James Ellroy talks the way he writes, the way his doomed characters tell the stories of their lives: monotoned, terse, poetic, brutal. Here’s what he says about the origins and the genesis of the film adaptation of his novel The Black Dahlia.
IF YOU TAKE THE OPTION MONEY, Ellroy says, don’t criticize the film.
“The book was optioned in ’86. Money is the gift that no one ever returns. I got the option and put it out of my head. Various directors, including David Fincher, were attached to the project. A lot of scripts were written. I read a few of them. I tossed them. I don’t invest much intellectually or emotionally in motion pictures. I appreciate a good movie; I appreciate a good hamburger, too. If I never ate another hamburger, I’d be fine; if I never saw another movie, I’d be fine.
“I have no control over the entire process. If I didn’t think this were a good movie, I would just keep my mouth shut, because I think it’s morally wrong to take movie-option money and then criticize the movie for attribution. Any writer who takes movie-option money should know that it’s highly unlikely the movie will ever be made. If it is made, it will probably be fucked up past redemption. And since you took the money, you shouldn’t criticize it for attribution. That’s just inherently dreadful. I endorse the movies because they create a significant readership for the book.”
So don’t expect Ellroy to say anything negative about the movie. But he will talk a bit about the case that has obsessed him since he was a child, almost since his own mother was murdered in 1959 and the perpetrator was not found. The Black Dahlia was the Nicole Simpson, the Laci Peterson, the JonBenét Ramsey of her day. A 22-year-old from Medford trying to make it in Hollywood, she was found in a vacant lot in LA. No one had seen anything like it: she was cut in half, mutilated, and laid out like a crazy sculpture.
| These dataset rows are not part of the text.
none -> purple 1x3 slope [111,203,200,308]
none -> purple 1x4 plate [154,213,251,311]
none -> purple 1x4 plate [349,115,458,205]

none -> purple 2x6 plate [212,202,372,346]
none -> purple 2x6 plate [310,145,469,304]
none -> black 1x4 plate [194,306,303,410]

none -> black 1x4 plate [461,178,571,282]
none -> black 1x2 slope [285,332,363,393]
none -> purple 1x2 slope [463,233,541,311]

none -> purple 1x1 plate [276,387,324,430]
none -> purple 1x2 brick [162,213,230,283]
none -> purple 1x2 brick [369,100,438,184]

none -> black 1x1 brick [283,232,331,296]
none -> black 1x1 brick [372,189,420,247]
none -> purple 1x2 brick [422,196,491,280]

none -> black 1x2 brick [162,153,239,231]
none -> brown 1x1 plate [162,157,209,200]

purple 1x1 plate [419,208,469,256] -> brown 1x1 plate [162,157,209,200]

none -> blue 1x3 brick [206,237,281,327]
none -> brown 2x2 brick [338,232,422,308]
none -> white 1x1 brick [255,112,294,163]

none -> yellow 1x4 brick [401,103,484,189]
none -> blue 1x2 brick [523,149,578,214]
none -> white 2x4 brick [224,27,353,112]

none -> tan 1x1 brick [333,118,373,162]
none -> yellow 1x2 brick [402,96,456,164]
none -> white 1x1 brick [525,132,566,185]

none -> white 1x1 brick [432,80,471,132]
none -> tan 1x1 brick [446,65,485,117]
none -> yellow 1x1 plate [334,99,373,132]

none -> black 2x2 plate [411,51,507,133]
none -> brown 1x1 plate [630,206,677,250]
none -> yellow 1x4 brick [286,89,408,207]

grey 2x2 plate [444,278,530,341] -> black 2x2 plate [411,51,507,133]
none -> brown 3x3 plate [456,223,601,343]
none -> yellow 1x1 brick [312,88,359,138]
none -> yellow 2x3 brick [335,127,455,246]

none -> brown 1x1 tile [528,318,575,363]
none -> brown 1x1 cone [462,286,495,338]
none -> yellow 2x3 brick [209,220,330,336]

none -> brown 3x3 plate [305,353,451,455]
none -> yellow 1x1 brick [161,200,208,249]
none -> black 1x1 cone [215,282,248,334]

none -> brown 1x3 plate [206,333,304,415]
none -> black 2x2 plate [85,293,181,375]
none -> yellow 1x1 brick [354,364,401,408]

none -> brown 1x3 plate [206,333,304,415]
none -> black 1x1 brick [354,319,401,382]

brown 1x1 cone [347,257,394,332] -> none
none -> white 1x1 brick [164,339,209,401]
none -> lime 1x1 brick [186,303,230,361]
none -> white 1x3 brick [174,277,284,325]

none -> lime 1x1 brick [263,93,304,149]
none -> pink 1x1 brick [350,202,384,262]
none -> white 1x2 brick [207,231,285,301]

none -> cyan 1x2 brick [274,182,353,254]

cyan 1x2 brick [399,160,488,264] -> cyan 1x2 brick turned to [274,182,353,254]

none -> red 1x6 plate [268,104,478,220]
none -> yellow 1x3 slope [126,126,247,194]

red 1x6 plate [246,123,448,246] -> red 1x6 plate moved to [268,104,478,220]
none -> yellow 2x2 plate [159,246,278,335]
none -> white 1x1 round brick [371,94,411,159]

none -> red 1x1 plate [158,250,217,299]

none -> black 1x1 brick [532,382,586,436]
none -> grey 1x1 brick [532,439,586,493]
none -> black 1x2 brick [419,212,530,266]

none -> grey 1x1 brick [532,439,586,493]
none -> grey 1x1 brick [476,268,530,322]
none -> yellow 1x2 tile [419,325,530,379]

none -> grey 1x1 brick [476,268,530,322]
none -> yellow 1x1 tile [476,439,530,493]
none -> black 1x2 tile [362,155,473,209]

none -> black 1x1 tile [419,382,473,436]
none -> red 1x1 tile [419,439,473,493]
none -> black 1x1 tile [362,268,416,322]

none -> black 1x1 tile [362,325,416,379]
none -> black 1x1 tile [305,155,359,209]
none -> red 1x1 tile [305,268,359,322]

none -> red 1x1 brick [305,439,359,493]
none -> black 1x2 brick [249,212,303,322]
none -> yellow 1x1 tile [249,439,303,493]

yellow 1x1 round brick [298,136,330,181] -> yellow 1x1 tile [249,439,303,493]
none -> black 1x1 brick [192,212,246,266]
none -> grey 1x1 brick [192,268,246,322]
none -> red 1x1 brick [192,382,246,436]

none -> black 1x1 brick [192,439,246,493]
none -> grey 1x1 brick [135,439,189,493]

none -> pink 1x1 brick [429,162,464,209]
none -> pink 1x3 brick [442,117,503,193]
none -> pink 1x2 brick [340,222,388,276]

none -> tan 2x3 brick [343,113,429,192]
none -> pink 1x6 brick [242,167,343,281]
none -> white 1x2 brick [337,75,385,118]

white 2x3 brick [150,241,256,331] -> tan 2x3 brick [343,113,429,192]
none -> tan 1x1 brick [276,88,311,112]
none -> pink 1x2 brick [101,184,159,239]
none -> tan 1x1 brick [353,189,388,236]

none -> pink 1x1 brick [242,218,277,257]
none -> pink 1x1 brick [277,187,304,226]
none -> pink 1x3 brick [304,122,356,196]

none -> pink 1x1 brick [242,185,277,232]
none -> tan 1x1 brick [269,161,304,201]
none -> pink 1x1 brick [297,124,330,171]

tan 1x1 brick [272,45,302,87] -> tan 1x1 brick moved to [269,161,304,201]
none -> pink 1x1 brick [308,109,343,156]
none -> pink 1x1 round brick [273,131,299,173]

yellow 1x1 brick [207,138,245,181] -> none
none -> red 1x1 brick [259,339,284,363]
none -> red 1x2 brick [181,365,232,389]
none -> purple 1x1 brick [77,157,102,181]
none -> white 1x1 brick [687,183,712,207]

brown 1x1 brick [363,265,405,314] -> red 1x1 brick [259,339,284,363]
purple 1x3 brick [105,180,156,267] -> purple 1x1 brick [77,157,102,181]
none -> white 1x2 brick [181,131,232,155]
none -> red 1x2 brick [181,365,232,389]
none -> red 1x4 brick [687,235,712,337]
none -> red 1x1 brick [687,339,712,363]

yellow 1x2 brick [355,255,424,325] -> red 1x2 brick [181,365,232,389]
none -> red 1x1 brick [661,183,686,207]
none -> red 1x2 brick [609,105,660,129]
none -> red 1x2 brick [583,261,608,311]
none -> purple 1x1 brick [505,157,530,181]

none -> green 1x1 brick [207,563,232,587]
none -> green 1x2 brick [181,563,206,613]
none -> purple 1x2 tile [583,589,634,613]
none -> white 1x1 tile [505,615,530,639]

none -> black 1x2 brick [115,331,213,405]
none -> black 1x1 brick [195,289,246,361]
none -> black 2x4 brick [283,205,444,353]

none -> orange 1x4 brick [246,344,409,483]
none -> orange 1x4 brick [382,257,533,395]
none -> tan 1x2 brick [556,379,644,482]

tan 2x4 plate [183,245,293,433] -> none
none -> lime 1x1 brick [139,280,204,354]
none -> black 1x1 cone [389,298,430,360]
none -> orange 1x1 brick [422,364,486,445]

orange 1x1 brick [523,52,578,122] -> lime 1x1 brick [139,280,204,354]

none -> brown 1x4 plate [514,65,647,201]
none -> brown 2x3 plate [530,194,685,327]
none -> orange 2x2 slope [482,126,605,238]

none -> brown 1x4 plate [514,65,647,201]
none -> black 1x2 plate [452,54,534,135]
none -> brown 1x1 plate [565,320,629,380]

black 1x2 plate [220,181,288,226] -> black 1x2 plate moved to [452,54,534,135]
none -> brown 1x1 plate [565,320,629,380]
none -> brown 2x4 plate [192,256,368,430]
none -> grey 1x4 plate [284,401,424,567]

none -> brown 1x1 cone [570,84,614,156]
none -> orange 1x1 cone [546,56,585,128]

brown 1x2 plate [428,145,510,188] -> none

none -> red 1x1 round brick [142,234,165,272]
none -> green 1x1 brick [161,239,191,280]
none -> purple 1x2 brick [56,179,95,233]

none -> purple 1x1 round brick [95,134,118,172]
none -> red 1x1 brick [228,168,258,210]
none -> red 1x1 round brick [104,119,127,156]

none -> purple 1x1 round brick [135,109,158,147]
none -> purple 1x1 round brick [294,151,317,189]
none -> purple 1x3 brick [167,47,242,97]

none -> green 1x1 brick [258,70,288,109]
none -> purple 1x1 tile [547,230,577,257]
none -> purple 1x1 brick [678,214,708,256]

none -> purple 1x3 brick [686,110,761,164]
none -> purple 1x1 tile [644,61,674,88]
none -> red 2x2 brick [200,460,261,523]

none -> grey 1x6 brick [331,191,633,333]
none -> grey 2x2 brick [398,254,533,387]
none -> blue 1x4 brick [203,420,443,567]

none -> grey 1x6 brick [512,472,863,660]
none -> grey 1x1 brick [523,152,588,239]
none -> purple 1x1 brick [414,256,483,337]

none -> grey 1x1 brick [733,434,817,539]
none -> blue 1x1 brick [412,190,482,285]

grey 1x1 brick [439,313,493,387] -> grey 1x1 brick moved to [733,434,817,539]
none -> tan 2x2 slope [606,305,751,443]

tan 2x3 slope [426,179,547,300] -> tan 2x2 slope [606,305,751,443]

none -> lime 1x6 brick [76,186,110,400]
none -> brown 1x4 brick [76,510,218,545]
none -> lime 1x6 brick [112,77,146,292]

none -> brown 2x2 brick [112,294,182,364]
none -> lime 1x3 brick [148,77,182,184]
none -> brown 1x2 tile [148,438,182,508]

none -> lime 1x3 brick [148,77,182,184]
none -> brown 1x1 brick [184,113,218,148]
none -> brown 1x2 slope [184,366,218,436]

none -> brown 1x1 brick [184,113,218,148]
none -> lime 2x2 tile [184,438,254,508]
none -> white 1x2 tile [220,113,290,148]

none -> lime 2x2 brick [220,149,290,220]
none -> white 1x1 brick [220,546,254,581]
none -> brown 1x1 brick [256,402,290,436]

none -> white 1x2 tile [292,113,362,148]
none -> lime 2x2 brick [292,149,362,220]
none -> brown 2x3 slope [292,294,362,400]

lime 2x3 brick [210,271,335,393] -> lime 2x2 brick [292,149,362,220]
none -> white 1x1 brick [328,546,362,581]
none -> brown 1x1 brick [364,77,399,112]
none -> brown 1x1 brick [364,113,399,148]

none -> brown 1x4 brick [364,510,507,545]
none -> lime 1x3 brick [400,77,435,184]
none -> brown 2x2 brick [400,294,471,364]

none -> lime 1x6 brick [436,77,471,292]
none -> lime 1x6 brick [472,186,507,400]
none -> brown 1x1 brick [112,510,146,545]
“It was the first media manufactured murder. LA, ’47, nothing’s happening. People are fat and sassy, the war’s over. Bam. Five daily newspapers, radio’s big, the first local TV station is soon to debut. It is 12 weeks front-page news, five newspapers. It was a sensation to this day.
“We had no language pathology at that time. We were looking for a language to explicate the utter depraved, shallow, narcissistic, hyper-arrogant horror of one human being doing to another human being what the killer did to Betty Sharp. I am searching for that verbal language in my book; Mr. De Palma is searching for that visual language in his film. I don’t think we can in the end.
“That’s the fascination. We feel that if this can be adequately explained, we can develop a process of immunization, and we can’t. We will all die. Most of us painfully and protractedly through illness, some of us mercifully short, a car wreck or a heart attack. Some people, like Betty Short, in horribly attenuated slaughter. We want to know how bad it can be because it’s one experience we will all undergo.”